Extracted text:
________________________________________

Monitoring
People are often told to monitor but rarely told how and when.
As we develop as teachers, we start to worry about this.
Two sorts of monitoring |
Check monitoring and support monitoring are different. If you can come up with a definition, do that now and then click on the headings to show the answer.
- Check monitoring
- Once a task has been explained, an instruction given and the learners are starting on it, you need to be alert that they have understood your instruction, are doing what you wanted and getting on with it. This means going around the room to make sure and pausing where there's a problem so you can repair the instruction if necessary. That's check monitoring. If it isn't done effectively, people may be wasting their time and ruining the next stage of the lesson.
- Support monitoring
- Once a task is up and running, there may be a need for support
monitoring. If the learners can complete the task with no
input from you, it may be too easy or you may be setting the
task as a bit of revision. What we are talking about here is
the Zone of Proximal Development.
There is a guide on this site to scaffolding, the ZPD and Vygotsky, linked below, but some explanation follows.
The Zone of Proximal Development |
Lev Vygotsky (1962) posited something known now as the Zone of Proximal Development
or the ZPD.
Briefly explained, it is the learning zone in which the
learner can achieve the task with a little help or scaffolding by
someone who knows more (you). It lies between tasks which the
learner can already do without help (so won't learn much) and tasks
which the learner cannot even attempt (so won't learn much). If
the task is too easy, the learner will get bored. If it's too hard
the learner will become anxious.

________________________________________

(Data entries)
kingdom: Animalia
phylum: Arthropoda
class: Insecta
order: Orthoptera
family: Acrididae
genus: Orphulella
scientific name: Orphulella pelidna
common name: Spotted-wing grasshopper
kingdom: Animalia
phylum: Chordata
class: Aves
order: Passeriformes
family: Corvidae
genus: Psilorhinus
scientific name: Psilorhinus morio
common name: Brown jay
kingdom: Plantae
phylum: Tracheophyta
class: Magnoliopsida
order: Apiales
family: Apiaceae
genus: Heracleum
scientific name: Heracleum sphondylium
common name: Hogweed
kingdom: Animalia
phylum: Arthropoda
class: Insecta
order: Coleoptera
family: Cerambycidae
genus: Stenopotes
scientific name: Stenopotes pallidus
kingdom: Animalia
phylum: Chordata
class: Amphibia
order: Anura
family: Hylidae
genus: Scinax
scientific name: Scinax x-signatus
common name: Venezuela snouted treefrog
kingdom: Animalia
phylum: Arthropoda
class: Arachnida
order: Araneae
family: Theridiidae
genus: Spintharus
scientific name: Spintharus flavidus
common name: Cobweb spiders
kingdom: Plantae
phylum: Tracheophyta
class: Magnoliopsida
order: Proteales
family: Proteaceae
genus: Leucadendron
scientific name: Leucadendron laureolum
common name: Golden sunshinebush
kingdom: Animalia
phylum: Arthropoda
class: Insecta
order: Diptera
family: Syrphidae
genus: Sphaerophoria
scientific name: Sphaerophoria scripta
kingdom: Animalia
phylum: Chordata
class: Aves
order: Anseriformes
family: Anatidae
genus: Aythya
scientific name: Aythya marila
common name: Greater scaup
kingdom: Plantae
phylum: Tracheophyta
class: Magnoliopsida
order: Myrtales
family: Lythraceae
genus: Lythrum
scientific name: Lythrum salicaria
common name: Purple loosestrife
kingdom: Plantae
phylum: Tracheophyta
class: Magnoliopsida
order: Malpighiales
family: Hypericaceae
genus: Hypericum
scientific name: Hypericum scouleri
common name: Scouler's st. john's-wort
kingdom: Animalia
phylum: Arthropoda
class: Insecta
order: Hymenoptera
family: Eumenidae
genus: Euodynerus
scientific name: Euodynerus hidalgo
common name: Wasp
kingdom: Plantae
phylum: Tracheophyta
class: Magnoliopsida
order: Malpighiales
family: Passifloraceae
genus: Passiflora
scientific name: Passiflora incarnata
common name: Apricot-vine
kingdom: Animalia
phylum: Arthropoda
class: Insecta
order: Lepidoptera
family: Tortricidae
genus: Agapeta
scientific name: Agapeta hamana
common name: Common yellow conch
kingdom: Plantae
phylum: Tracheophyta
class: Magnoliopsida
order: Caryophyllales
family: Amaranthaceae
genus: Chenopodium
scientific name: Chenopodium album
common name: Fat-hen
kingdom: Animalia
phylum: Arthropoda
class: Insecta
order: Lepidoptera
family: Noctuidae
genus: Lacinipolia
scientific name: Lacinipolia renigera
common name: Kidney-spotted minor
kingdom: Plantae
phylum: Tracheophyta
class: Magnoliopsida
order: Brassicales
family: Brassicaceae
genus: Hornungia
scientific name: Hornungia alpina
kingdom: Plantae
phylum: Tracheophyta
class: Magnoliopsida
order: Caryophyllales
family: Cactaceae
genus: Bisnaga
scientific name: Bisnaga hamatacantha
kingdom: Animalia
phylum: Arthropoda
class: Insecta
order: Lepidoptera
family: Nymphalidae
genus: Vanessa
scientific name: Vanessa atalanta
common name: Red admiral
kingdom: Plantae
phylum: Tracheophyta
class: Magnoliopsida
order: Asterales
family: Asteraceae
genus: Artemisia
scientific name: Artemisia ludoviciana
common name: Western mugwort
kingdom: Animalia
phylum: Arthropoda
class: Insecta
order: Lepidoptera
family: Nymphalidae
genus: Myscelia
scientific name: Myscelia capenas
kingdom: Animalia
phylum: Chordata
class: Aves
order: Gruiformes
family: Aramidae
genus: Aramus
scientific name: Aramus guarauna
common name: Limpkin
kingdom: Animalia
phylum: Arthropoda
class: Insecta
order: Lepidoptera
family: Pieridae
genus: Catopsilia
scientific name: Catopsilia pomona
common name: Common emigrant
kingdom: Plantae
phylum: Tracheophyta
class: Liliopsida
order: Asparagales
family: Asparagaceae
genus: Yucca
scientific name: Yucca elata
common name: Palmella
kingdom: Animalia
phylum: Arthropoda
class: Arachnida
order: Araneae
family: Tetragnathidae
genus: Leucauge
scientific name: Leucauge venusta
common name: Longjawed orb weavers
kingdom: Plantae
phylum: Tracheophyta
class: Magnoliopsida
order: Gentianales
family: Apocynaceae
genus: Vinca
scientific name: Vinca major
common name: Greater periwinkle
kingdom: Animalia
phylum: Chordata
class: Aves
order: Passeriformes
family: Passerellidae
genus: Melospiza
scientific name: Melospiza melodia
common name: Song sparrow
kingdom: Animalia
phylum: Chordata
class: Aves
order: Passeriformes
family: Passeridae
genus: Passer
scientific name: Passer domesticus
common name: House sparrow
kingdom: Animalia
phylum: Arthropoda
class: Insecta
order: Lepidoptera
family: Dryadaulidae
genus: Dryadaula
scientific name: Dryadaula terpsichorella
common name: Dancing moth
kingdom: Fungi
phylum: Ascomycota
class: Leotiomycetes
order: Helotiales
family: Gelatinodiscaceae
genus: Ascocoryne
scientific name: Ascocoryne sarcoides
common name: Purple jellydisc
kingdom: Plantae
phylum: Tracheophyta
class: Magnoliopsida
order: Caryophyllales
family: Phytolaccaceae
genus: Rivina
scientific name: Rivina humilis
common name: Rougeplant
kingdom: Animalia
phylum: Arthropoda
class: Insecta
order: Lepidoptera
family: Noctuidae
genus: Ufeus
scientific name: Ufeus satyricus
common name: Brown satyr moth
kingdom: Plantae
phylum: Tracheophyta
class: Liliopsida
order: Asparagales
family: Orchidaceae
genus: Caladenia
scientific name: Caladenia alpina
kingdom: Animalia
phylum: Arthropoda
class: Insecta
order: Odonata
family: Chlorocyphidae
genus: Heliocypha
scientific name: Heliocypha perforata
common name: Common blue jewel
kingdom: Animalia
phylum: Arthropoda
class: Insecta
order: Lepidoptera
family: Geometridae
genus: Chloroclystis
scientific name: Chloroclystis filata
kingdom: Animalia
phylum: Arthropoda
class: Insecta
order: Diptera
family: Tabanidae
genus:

________________________________________

Directive A:
Do these statements agree with the text on monitoring? Answer yes or no for each, quoting the words of the text that decide it. (i) Check monitoring involves moving around the room. (ii) A task that is too hard makes the learner bored. (iii) If learners can finish a task with no input from the teacher, the task may be too easy.
Directive B:
Can you write what comes next in the text on monitoring, picking up right after its last sentence?
None of the data entries are needed for what is asked here.

Expected answer A:
(i) Yes: "This means going around the room to make sure and pausing where there's a problem so you can repair the instruction if necessary."
(ii) No: "If the task is too easy, the learner will get bored. If it's too hard the learner will become anxious."
(iii) Yes: "If the learners can complete the task with no input from you, it may be too easy or you may be setting the task as a bit of revision."

Expected answer B:
You can visualise it like this:
Part of the business of monitoring is to check that the task is in
the red zone. The other part is to supply just the level of help
and information that the learners need to complete the task but no more
or less.
If the task is too hard, you put the learner in the Anxiety zone (above
left on the diagram).
If the task is too easy, you put the learner in the Boredom zone (below
right on the diagram).
If you find yourself having to do the task for them or that your help is
never needed, the task is outside the red zone and less useful (or
even useless).
That's the theory.
Whether and how to monitor |
The first step in developing your monitoring skills is to decide what you should be doing. Clearly, at the outset of any task, you should do a bit of check monitoring but what next?
Decide what kind of task it is:
- Are you interested in the product?
Do the learners need to get the task right before you can go on?
Yes to both questions:- Is the task in the learners' ZPD?
- Yes: monitor carefully, sit with your students and scaffold their efforts by helping and leading. At the end, feedback from and to you should be thorough and searching.
- No? Then ask: Can you move the task to the ZPD by
asking for more or helping more?
- If you can, amend the task and start monitoring closely again
- If you can't, change your plan now, cut the task short and get on. Your planning was flawed.
- Is the task in the learners' ZPD?
- Is this task only one to raise awareness or get the learners
thinking about the topic?
Does it actually matter to the rest of the lesson what they come up with?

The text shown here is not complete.